-------- Belge bölümü
Kendi gerçeğinin doğrusu
Malum, transfer dönemi başladı... Artık gözümüz ekranda, kulağımız radyoda.
Lig heyecanına ara vermişiz. Merak ediyoruz işte:
Alper Tunga öldü mi Almeida oldu mu Simao Sabrosa geldi mi İmdi Süper Lig kızışır… Marka değeri müthiş arttı futbolumuzun. Zaten talep çoktu da şimdi tümden sıraya girecek dünya televizyonları, Spor Toto Süper Lig ve Ziraat Türkiye Kupası maçlarının yayın haklarını alabilmek için. Nihayet yayıncı kuruluş lehine bir gelişme!..
Beşiktaş, salon ve açık alan sporlarındaki flaş transferlerini sürdürürken lider Trabzonspor da bildiğimiz yerli ve bilmediğimiz yabancı transferlerle yoluna devam ediyor.
Meselâ Mehmet Çakır... Sevdiğim bir kardeşim.
Özgün yetenekleri var. Fizik gücünü artırır ve Şenol hocasını iyi dinlerse, bir türlü gerçekleştiremediği çıkışını yapabilir.
----------------
-------- Kayıtlı bilgiler
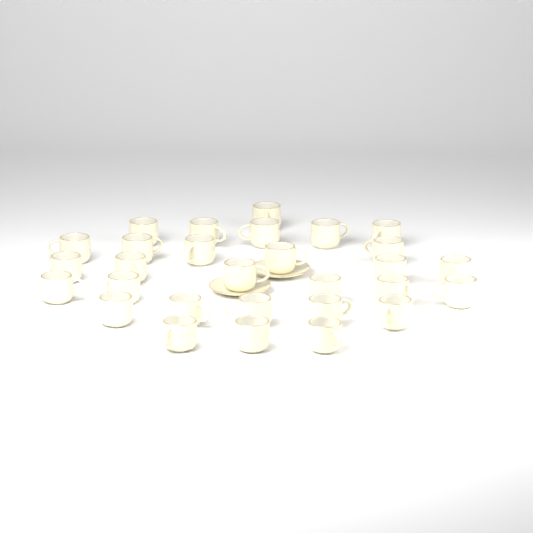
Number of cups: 29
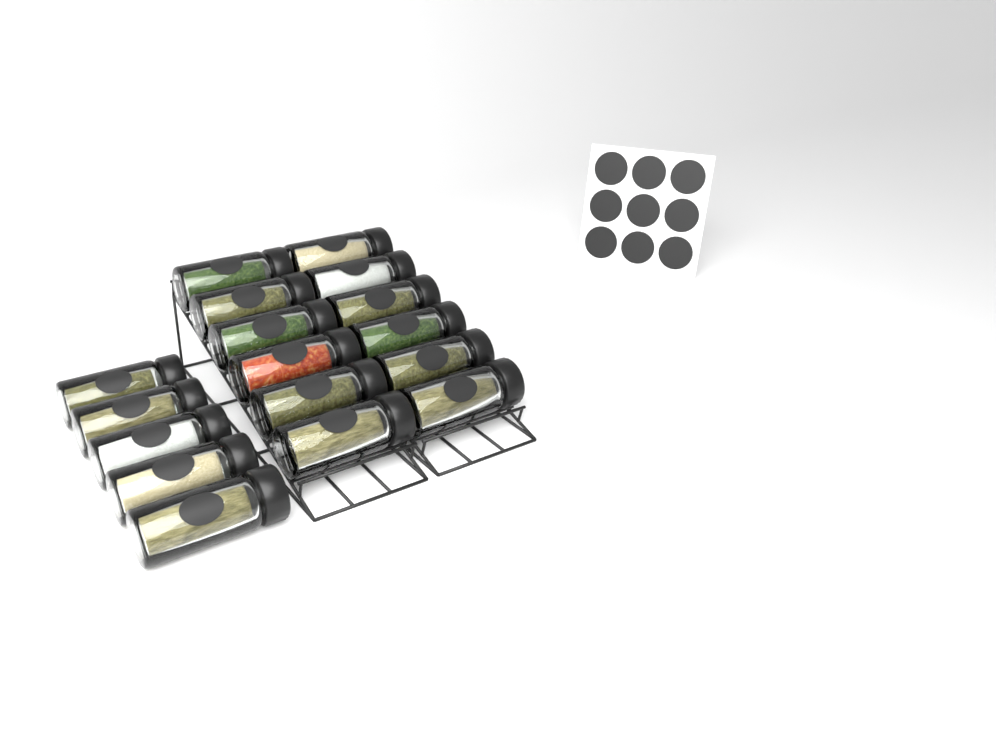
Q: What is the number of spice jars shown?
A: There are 17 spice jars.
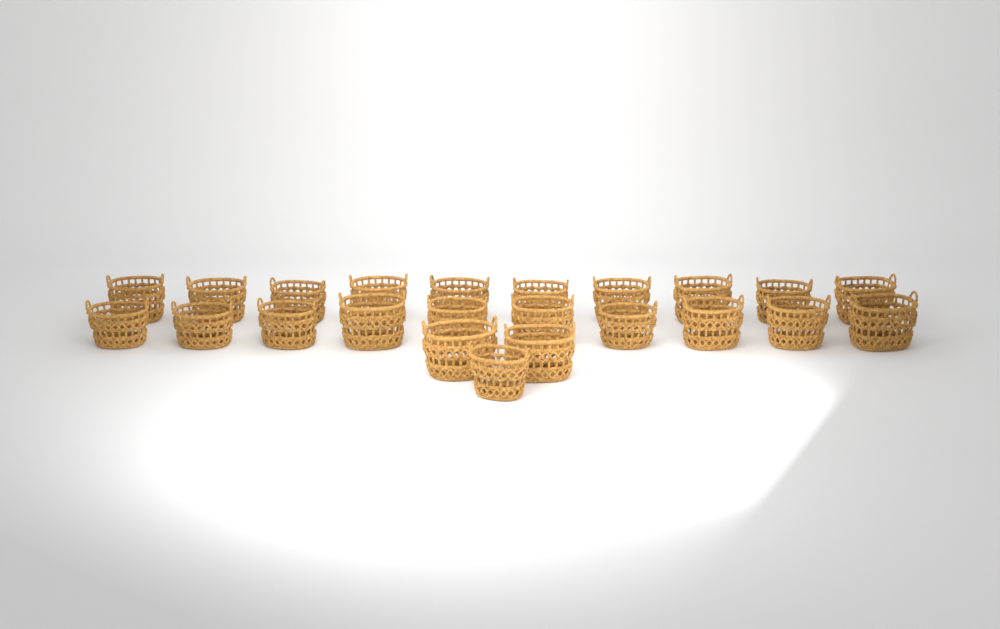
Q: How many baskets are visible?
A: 23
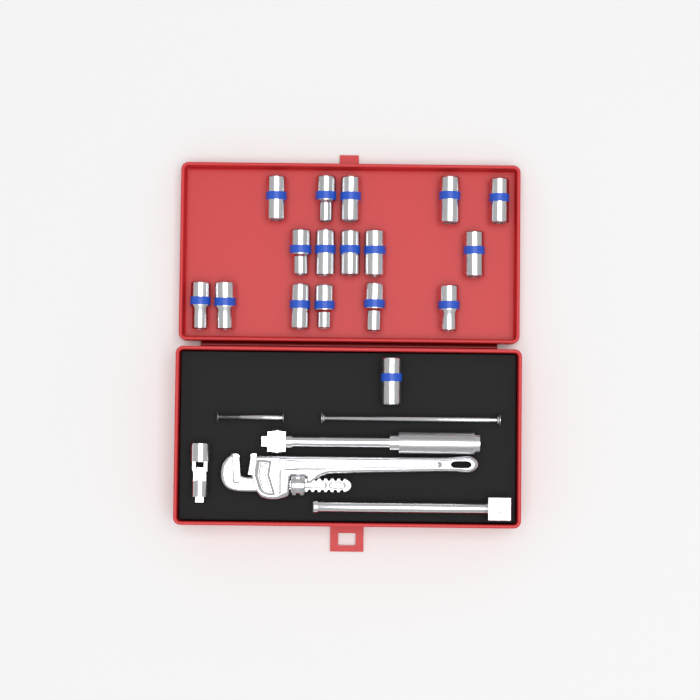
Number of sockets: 17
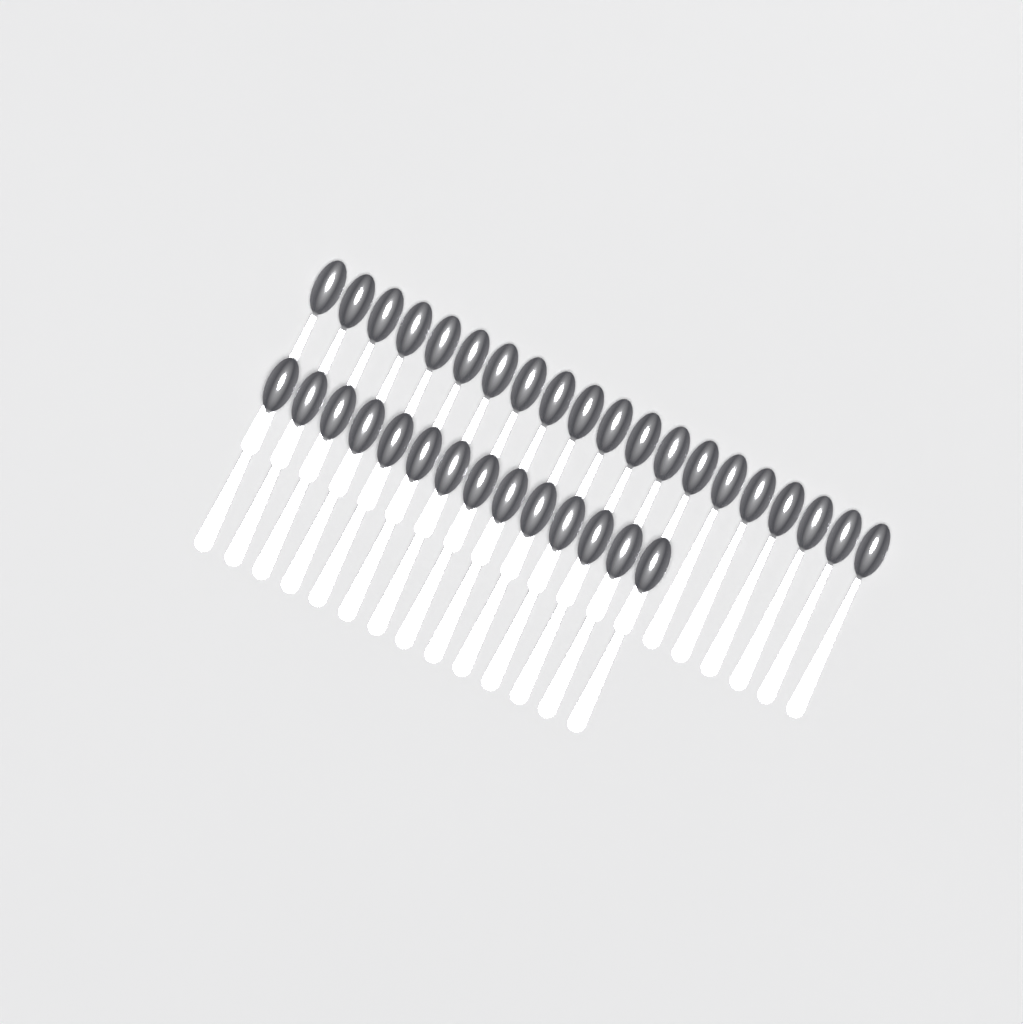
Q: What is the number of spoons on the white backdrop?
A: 34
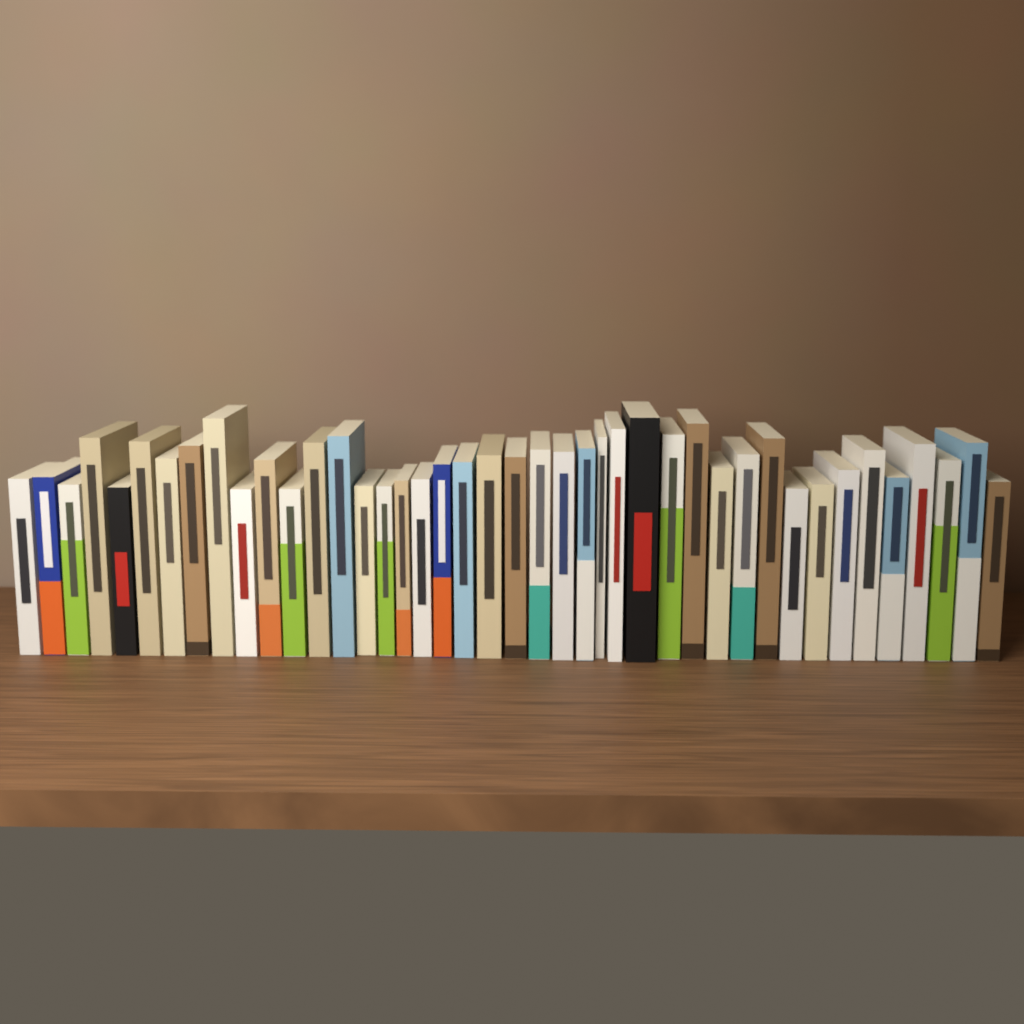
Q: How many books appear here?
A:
----------------
◆ İstenenler
1. Transfer yazısını "Kendi gerçeğinin doğrusu" ifadesinden "Sevdiğim bir kardeşim." ifadesine kadar, bu ifade de dahil olmak üzere yeniden yazın ve "Trabzonspor" yerine "Galatasaray" koyun.
2. Transfer yazısını kaldığı yerden devam ettirin.
Bu kayıtlar başka bir kaynaktan alınmıştır.

◆ Sıralı çıktılar
1.
Kendi gerçeğinin doğrusu
Malum, transfer dönemi başladı... Artık gözümüz ekranda, kulağımız radyoda.
Lig heyecanına ara vermişiz. Merak ediyoruz işte:
Alper Tunga öldü mi Almeida oldu mu Simao Sabrosa geldi mi İmdi Süper Lig kızışır… Marka değeri müthiş arttı futbolumuzun. Zaten talep çoktu da şimdi tümden sıraya girecek dünya televizyonları, Spor Toto Süper Lig ve Ziraat Türkiye Kupası maçlarının yayın haklarını alabilmek için. Nihayet yayıncı kuruluş lehine bir gelişme!..
Beşiktaş, salon ve açık alan sporlarındaki flaş transferlerini sürdürürken lider Galatasaray da bildiğimiz yerli ve bilmediğimiz yabancı transferlerle yoluna devam ediyor.
Meselâ Mehmet Çakır... Sevdiğim bir kardeşim.

2.
Trabzonspor'un ve her cümlesinde "Ben" vurgusunu kullanan başkanı Sadri Şener'in ikinci ikiz transferi Brozekler'i ise çoğumuz Wisla Krakow'dan değil, Youtube ve Facebook'tan tanıyoruz.
Teknik ekibin yıllarca ve defalarca izlediği Polonyalılar'ın biz de videolarını seyrettik.
Pawel'in kendine özgü golcü meziyetleri var. Bazı yönlerden Fatih Tekke'ye de benziyor.
İyi ve ekonomik bir alternatif gibi gözüküyor; ancak büyük bir çıkışı başarma olasılığı da var. Piotr ise golcü olmadığı için pek videosu da yok. Bir sürpriz yapıp Cale ile Gabriç toplamı kadar performans sergilese meselâ!
Polish değil, Polis bakışlı...
Bildiğiniz gibi, Trabzonspor'un Polonyalı karnesi iyidir. Alınamayan Zurawski'yi saymazsak hata oranı düşüktür. Cyzio çok yararlı, Szymek çok önemli oyunculardı. Glowacki de deneyimli ve iyi oyuncu, lâkin bu yaşta o sakatlıkların altından kalkması zor.
Polonyalılar, temel futbol eğitimleri iyi, fizik güçleri yeterli ve uyumlu futbolcular oluyor. Ancak ulusal oyuncu kimlikleri, kelime benzerliği kadar "Polish" yani cilalı değil. Ciddi endamlı daha ziyade "Polis" bakışlı adamlar.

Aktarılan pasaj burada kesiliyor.